Because there are great teachers teaching today. And these teachers are the only bridge we have to the past. With the advent of video, since the 70s really, we now have some records of some of the last generation or two, though these records are snapshots, incomplete and often inaccurate. But for anything before that we only have stories. And their students. Ishiki Hidetada said something to me last January that resonated. We were talking about people visiting the Kodokan and treating it like a shrine. “What do they want?” he asked me. A link to the past, I said, to touch something famous. “Why? They can’t learn from a building. And they can’t learn from anyone who is dead. Don’t they want to learn?”

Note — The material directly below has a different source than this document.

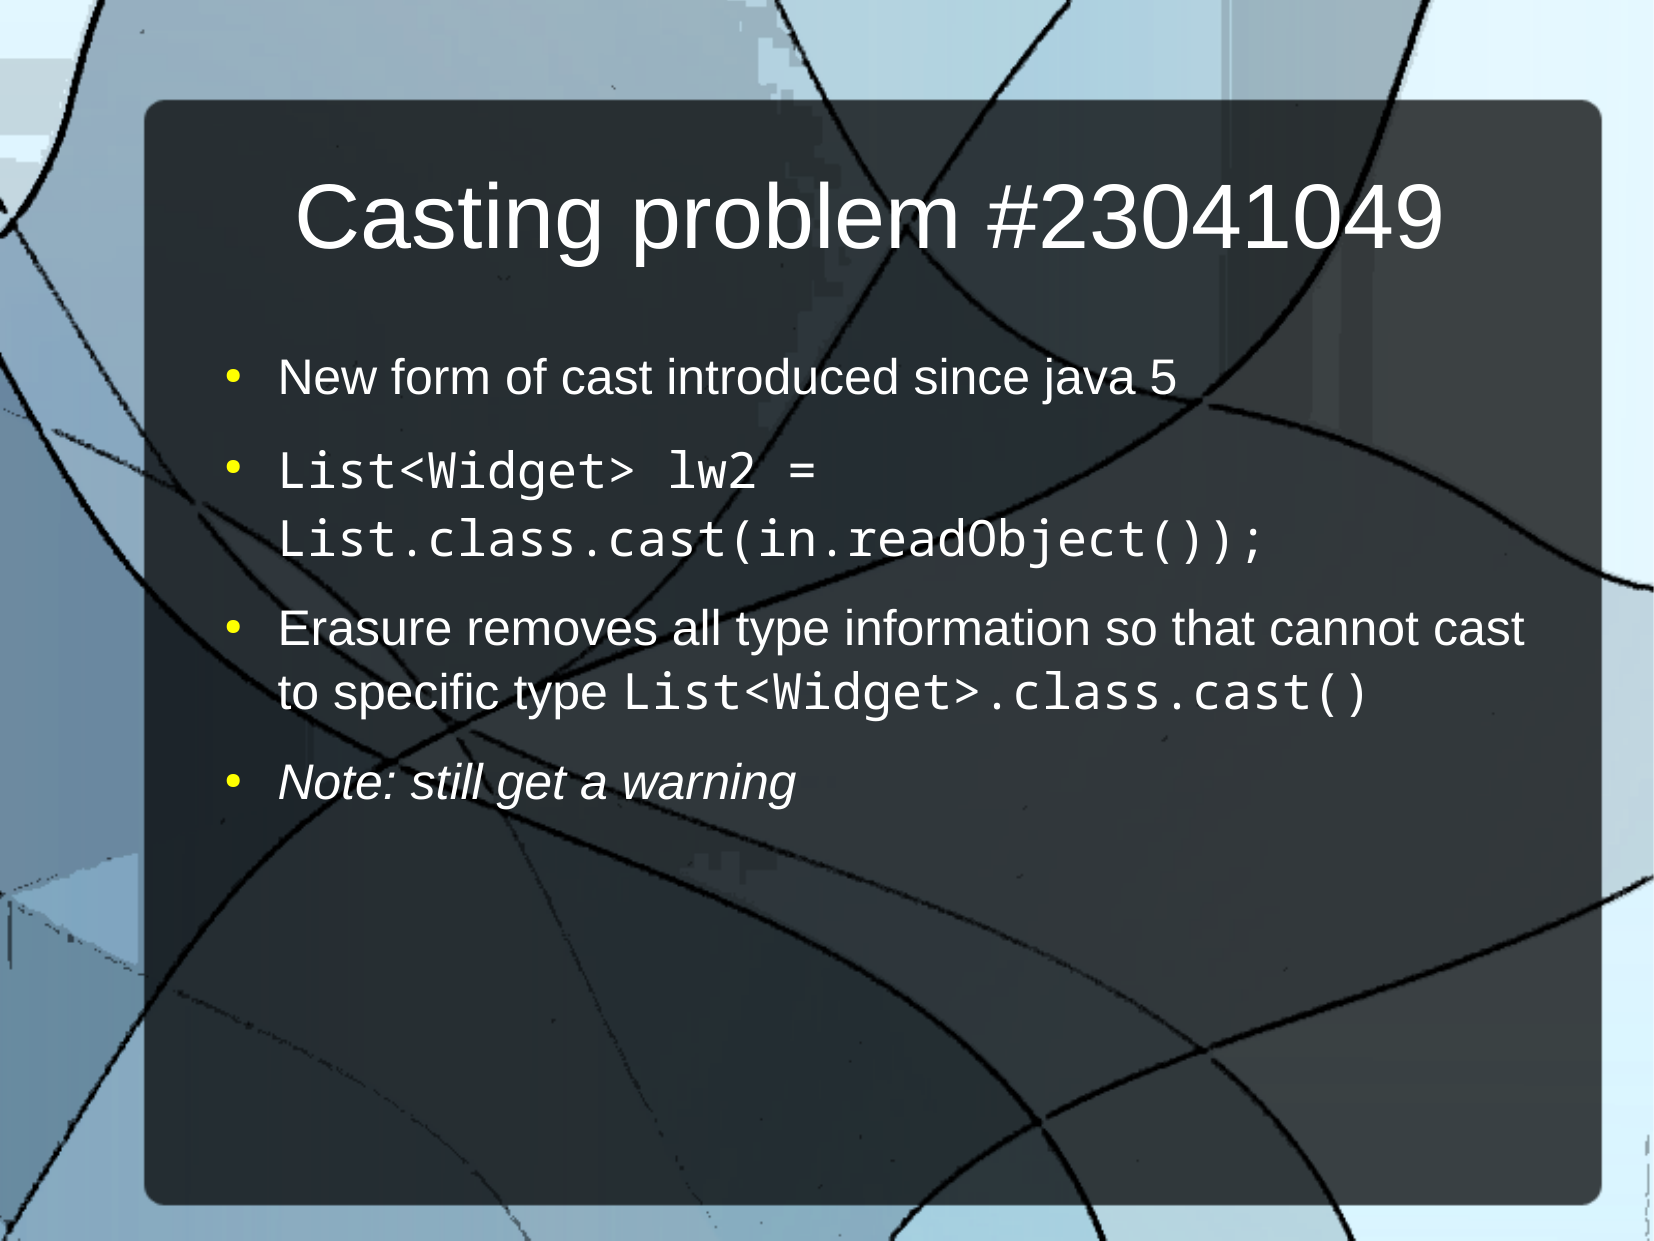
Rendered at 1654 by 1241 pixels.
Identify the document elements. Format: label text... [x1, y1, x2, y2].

Isn’t learning what we want? To develop our art (to be like our image of the old masters)? To do so we need to train in the present. I don’t really like this idea of a golden age. It seems patently false to me. Maybe things were better in the past but I don’t see much evidence for it. Regardless of political rhetoric things have actually gotten measurably better for the vast majority of people over time.  We have improved. (Take a look at Enlightenment Now by Steven Pinker for a closer look at some of the ways in which things actually are better, along with a discussion of why.)

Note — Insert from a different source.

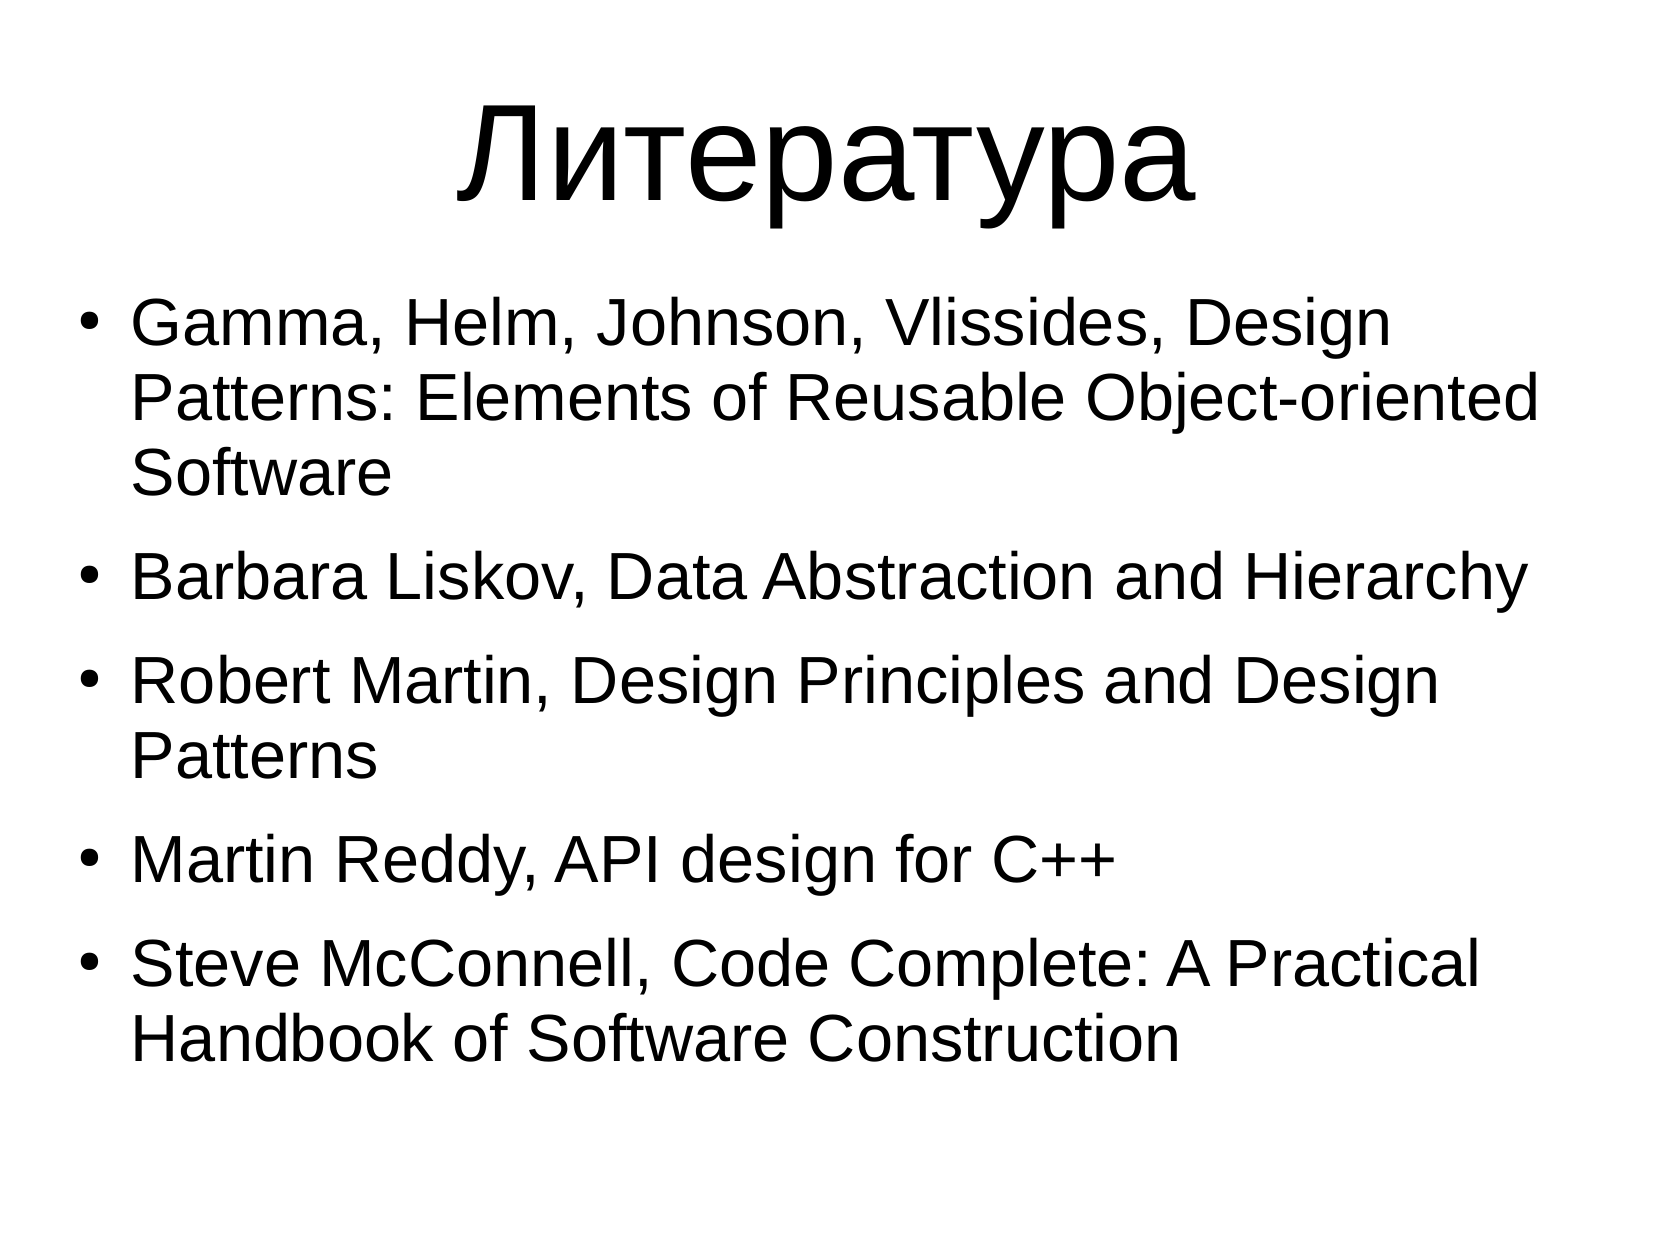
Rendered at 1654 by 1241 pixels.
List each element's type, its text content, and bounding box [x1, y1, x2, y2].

title Литература [82, 49, 1571, 257]
list Gamma, Helm, Johnson, Vlissides, Design Patterns: Elements of Reusable Object-oriented Software Barbara Liskov, Data Abstraction and Hierarchy Robert Martin, Design Principles and Design Patterns Martin Reddy, API design for C++ Steve McConnell, Code Complete: A Practical Handbook of Software Construction [60, 285, 1598, 1165]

And in the martial arts? Well, if they had not spread to the international masses, which so many seem to lament, we simply would not have been able to access them. (You might say, yes, but I would have gone to Asia and found a teacher. Really? In an art you had never heard of? One that has possibly died off due to local lack of interest?) And we know lots more about training than the old masters did. Not getting hit in the head repeatedly to avoid CTE and the other benefits of sports science, things we might take for granted like better methodologies around HIIT training, plyometrics, nutrition, recovery, etc.. We have a much better understanding of and pay more attention to unhealthy power dynamics and sexism in the dojo, have better pedagogical tools, and understand the difference between training and selecting students. In general we have more leisure time so people other than the wealthy can train and that is coupled with mobility that allows one to train with someone other than whomever is teaching in the village. These things are improvements, both for practitioners and for the arts.

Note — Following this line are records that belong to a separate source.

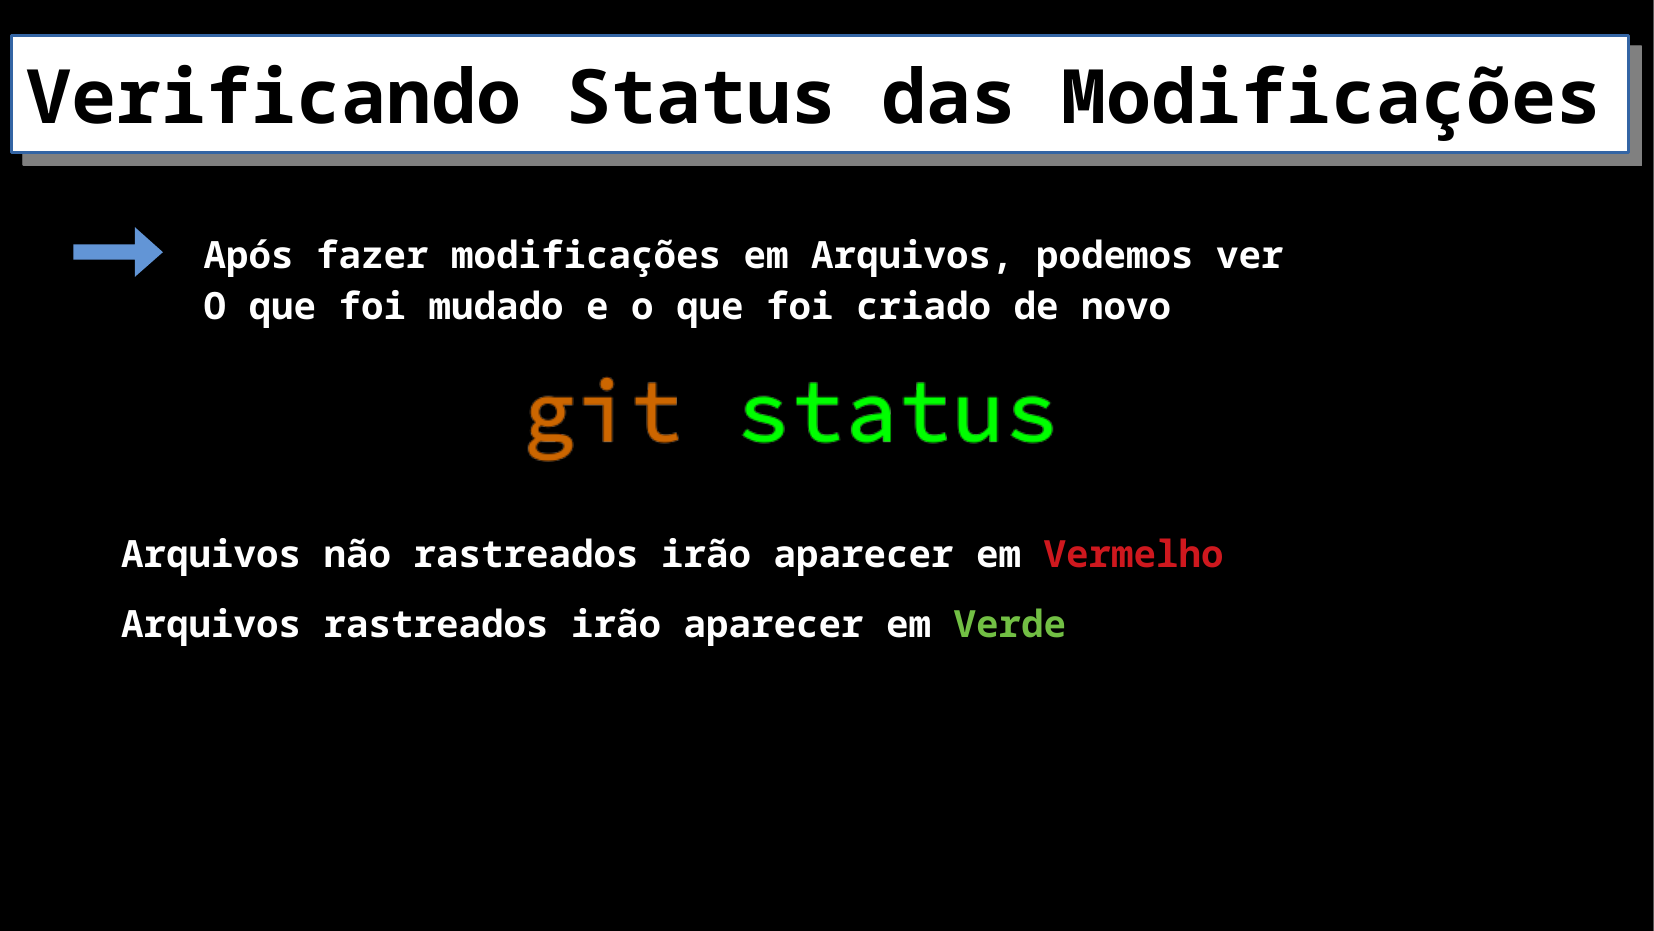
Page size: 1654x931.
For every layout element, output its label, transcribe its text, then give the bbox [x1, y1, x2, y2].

text_box Arquivos não rastreados irão aparecer em Vermelho [106, 519, 1239, 582]
text_box Arquivos rastreados irão aparecer em Verde [106, 590, 1081, 653]
picture [0, 0, 1654, 931]
text_box Após fazer modificações em Arquivos, podemos ver O que foi mudado e o que foi criado de novo [188, 221, 1418, 331]
text_box Verificando Status das Modificações [11, 35, 1629, 145]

Sure there are problems. Many teachers are simply not good martial artists, or good teachers. I bet though that was always true. Of course some teachers have sold out their arts, bastardizing them to make a buck, and others have simply made stuff up and are selling that, but a little attention and you can avoid those folks. And again, I bet this is not a new thing. Some effort and you can find a good teacher, because they are out there. And as for standards, who cares what other people are doing, how low their bar is or what direction they are taking the art? So what if there are a lot of them and some have social or government support? Are they forcing you to do the same thing? Set your own standards and then meet them. It is up to you, now. It always has been.

What it comes down to for me is that if there is a real golden age, it is the future, not the past. Change is not automatically bad, it is just change. And it is inevitable. Believing that the only good times are in the past prevents you from growing. In the end, it kills the art, demanding stagnation. To learn, to experience the art, you have to look to today, to “where you are and what you are doing”. In my opinion if you are hoping to learn a martial art you need a guide. Someone to teach you the art and aid you in growing in it. To help you get to the point where you can take it forward to the future, when they are gone. Without that link to the art, you are either making it up or being what so many decry, an imitation, a fake. Because I am not saying the old teachers did not pass something real down. I believe they did. I see, I have experienced, the difference between arts with solid foundations and those with little behind them. But the only way to access this transmission is through the current generation of teachers. These are the people who deserve our respect and attention. They are the living art. Not the images we hold dear of the now passed masters. And certainly not an imaginary past.